• **Task directions**
Take each line of the data that contains the string "hand" and copy it.

[Stored records]
↓↓↓
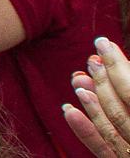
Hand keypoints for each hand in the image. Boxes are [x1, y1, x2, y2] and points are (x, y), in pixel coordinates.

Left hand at [70, 36, 129, 157]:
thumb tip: (120, 61)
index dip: (118, 66)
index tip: (104, 44)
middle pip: (122, 112)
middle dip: (104, 82)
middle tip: (92, 59)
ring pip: (111, 130)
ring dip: (92, 103)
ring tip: (79, 79)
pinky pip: (103, 151)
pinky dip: (85, 131)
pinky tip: (69, 110)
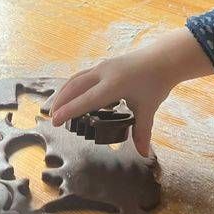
↑↑↑
• **Answer to this task**
Hand keypoints for each hand in the image. Boxes are [x1, y1, x2, y2] and points are (x, y), in pixel coordinates.
Left hand at [70, 36, 129, 157]:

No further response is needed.